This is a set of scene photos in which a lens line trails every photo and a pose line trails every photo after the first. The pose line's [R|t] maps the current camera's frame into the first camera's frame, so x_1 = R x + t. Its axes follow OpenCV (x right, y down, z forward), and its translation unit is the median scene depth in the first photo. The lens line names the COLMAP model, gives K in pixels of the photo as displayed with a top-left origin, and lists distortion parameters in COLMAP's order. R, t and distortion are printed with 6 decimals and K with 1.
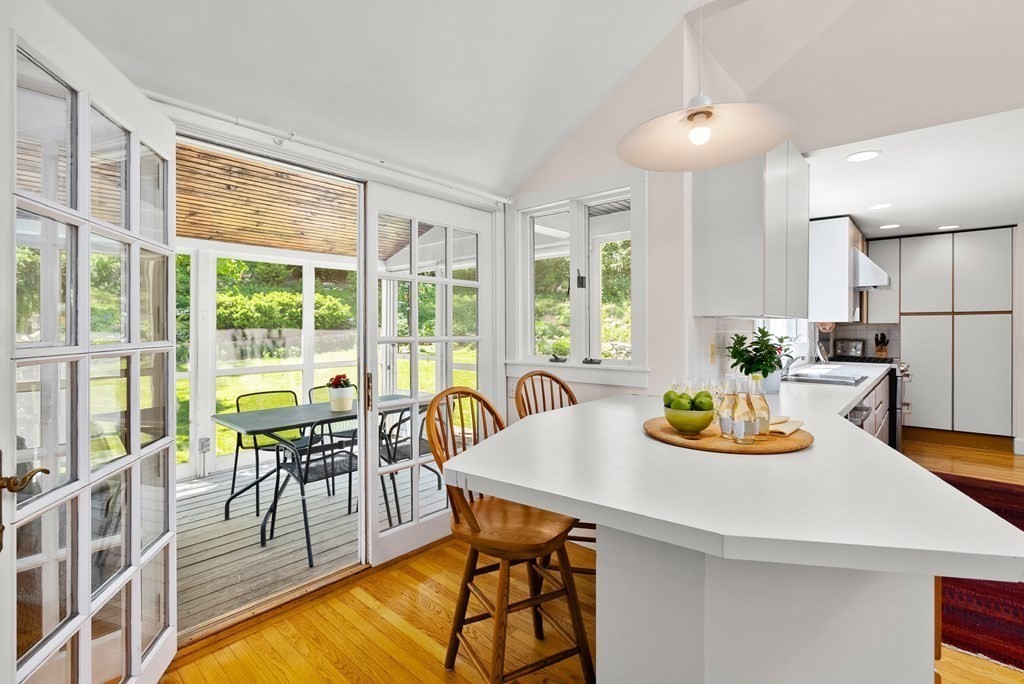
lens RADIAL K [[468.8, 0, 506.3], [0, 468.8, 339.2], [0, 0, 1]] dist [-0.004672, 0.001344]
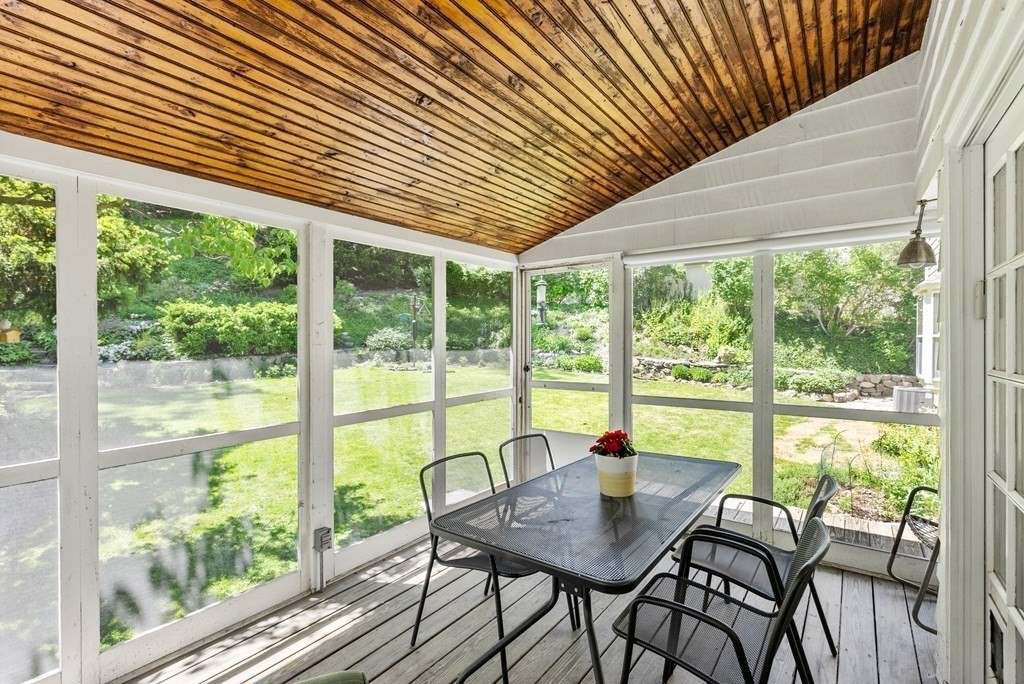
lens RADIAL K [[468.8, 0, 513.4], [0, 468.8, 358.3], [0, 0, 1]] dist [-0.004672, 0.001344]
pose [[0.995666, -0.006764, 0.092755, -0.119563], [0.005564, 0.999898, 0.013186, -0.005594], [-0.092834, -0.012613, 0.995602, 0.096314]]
==
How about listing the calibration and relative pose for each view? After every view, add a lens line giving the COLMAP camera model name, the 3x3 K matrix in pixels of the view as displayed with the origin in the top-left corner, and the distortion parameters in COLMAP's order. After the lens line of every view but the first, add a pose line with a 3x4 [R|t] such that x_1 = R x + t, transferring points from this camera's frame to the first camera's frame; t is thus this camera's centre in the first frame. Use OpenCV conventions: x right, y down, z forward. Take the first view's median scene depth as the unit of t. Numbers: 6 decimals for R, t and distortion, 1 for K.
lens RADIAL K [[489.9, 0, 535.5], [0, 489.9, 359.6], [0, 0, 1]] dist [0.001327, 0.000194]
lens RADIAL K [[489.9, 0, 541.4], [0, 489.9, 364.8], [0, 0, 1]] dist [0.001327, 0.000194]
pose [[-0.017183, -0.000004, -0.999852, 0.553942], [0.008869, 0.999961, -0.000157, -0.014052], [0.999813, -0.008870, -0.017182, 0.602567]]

* _Task item_: Copy out, word for word, the rows above beginning with the line that contains "This is a set" and continuing through the line that contains "-0.012613, 0.995602, 0.096314]]". Leave the pictures out of your answer.

* _Answer space_:
This is a set of scene photos in which a lens line trails every photo and a pose line trails every photo after the first. The pose line's [R|t] maps the current camera's frame into the first camera's frame, so x_1 = R x + t. Its axes follow OpenCV (x right, y down, z forward), and its translation unit is the median scene depth in the first photo. The lens line names the COLMAP model, gives K in pixels of the photo as displayed with a top-left origin, and lists distortion parameters in COLMAP's order. R, t and distortion are printed with 6 decimals and K with 1.
lens RADIAL K [[468.8, 0, 506.3], [0, 468.8, 339.2], [0, 0, 1]] dist [-0.004672, 0.001344]
lens RADIAL K [[468.8, 0, 513.4], [0, 468.8, 358.3], [0, 0, 1]] dist [-0.004672, 0.001344]
pose [[0.995666, -0.006764, 0.092755, -0.119563], [0.005564, 0.999898, 0.013186, -0.005594], [-0.092834, -0.012613, 0.995602, 0.096314]]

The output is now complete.